Sabrina Gordon-Keylock: MRC Centre for Regenerative Medicine, University of Edinburgh, Edinburgh EH16 4UU, UK.
Stanislav Rybtsov: MRC Centre for Regenerative Medicine, University of Edinburgh, Edinburgh EH16 4UU, UK.
Anahi Binagui-Casas: MRC Centre for Regenerative Medicine, University of Edinburgh, Edinburgh EH16 4UU, UK.
Hannah Felchle: MRC Centre for Regenerative Medicine, University of Edinburgh, Edinburgh EH16 4UU, UK.
Nneka C Nnadi: MRC Centre for Regenerative Medicine, University of Edinburgh, Edinburgh EH16 4UU, UK.
Kristina Kirschner: Institute of Cancer Sciences, University of Glasgow, Bearsden G61 1QH, UK.
Tamir Chandra: MRC Human Genetics Unit, University of Edinburgh, Edinburgh EH4 2XU, UK.
Sara Tamagno: MRC Centre for Regenerative Medicine, University of Edinburgh, Edinburgh EH16 4UU, UK.
David J Webb: BHF Centre for Cardiovascular Science, University of Edinburgh, Edinburgh EH16 4TJ, UK.
Fiona Rossi: MRC Centre for Regenerative Medicine, University of Edinburgh, Edinburgh EH16 4UU, UK.
Richard A Anderson: MRC Centre for Reproductive Health, University of Edinburgh, Edinburgh EH16 4TJ UK.
Alexander Medvinsky: MRC Centre for Regenerative Medicine, University of Edinburgh, Edinburgh EH16 4UU, UK. Electronic address: a.medvinsky@ed.ac.uk.
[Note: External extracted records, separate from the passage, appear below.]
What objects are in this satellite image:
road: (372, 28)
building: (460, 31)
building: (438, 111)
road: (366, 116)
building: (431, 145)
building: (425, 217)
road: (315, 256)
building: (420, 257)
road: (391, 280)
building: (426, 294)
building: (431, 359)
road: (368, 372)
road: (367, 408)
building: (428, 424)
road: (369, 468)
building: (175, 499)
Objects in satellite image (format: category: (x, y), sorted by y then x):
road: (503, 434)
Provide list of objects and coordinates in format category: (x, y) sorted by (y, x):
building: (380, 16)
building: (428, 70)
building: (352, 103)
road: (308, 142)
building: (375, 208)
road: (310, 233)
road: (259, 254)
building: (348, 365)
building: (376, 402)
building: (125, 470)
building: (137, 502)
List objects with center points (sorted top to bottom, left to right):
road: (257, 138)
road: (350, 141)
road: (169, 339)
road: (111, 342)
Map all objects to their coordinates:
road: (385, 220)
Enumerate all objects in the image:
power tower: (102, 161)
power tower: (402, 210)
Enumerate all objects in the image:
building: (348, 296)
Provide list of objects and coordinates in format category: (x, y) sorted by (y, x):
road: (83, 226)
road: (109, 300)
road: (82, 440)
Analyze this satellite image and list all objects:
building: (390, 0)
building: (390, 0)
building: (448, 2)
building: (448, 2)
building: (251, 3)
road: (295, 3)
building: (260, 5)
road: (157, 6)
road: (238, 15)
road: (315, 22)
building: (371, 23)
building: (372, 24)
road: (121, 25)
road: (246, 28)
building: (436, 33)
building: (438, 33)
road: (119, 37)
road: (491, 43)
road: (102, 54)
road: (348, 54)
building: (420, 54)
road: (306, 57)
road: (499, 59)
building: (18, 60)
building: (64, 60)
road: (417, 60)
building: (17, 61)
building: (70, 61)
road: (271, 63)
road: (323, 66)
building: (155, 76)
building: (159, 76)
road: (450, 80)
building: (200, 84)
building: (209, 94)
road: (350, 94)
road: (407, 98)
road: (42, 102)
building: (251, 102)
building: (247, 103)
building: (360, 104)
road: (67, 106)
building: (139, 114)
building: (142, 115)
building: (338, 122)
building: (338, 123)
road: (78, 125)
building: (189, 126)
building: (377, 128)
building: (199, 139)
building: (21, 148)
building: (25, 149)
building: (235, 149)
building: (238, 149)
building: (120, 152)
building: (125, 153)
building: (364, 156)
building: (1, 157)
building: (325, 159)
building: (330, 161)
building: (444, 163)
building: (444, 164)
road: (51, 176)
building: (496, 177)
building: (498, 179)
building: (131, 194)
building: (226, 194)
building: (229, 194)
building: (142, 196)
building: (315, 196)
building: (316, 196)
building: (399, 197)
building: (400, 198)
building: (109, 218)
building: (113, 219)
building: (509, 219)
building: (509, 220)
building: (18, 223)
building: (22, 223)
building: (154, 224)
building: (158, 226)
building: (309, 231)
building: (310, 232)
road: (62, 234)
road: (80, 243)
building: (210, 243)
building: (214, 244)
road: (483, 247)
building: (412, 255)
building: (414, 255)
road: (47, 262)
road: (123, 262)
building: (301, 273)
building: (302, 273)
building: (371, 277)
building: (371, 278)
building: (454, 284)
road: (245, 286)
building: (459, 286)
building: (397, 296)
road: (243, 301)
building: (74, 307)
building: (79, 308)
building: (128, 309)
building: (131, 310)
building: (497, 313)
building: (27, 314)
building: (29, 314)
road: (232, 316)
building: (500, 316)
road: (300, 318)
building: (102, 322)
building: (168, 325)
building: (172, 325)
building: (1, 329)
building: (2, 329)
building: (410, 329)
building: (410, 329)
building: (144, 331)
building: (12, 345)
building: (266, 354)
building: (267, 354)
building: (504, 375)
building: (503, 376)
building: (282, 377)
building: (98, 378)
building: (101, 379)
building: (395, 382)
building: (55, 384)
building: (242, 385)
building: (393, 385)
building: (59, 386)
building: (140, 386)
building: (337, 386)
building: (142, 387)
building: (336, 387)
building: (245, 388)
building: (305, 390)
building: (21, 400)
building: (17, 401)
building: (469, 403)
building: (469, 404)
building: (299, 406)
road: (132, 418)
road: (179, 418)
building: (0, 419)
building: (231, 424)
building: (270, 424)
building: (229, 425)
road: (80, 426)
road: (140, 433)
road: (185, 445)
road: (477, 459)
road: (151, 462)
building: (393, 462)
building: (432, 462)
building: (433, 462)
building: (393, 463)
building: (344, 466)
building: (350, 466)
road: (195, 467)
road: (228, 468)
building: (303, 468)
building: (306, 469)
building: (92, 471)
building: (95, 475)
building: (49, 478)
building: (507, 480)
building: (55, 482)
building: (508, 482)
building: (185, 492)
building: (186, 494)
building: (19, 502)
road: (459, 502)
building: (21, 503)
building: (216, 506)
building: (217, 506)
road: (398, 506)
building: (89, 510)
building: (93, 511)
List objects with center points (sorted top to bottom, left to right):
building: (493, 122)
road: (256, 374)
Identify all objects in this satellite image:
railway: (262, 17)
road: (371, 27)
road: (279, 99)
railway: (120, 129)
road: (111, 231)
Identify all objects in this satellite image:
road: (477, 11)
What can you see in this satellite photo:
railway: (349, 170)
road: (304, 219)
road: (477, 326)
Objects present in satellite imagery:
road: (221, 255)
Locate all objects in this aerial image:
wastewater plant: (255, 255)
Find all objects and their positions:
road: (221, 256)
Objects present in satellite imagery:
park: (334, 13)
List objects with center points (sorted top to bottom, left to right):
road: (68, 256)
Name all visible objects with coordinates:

Hematopoietic stem cells (HSCs) first emerge in the embryonic aorta-gonad-mesonephros (AGM) region. Studies of model organisms defined intersecting signaling pathways that converge to promote HSC emergence predominantly in the ventral domain of the dorsal aorta. Much less is known about mechanisms driving HSC development in humans. Here, to identify secreted signals underlying human HSC development, we combined spatial transcriptomics analysis of dorsoventral polarized signaling in the aorta with gene expression profiling of sorted cell populations and single cells. Our analysis revealed a subset of aortic endothelial cells with a downregulated arterial signature and a predicted lineage relationship with the emerging HSC/progenitor population. Analysis of the ventrally polarized molecular landscape identified endothelin 1 as an important secreted regulator of human HSC development. The obtained gene expression datasets will inform future studies on mechanisms of HSC development in vivo and on generation of clinically relevant HSCs in vitro.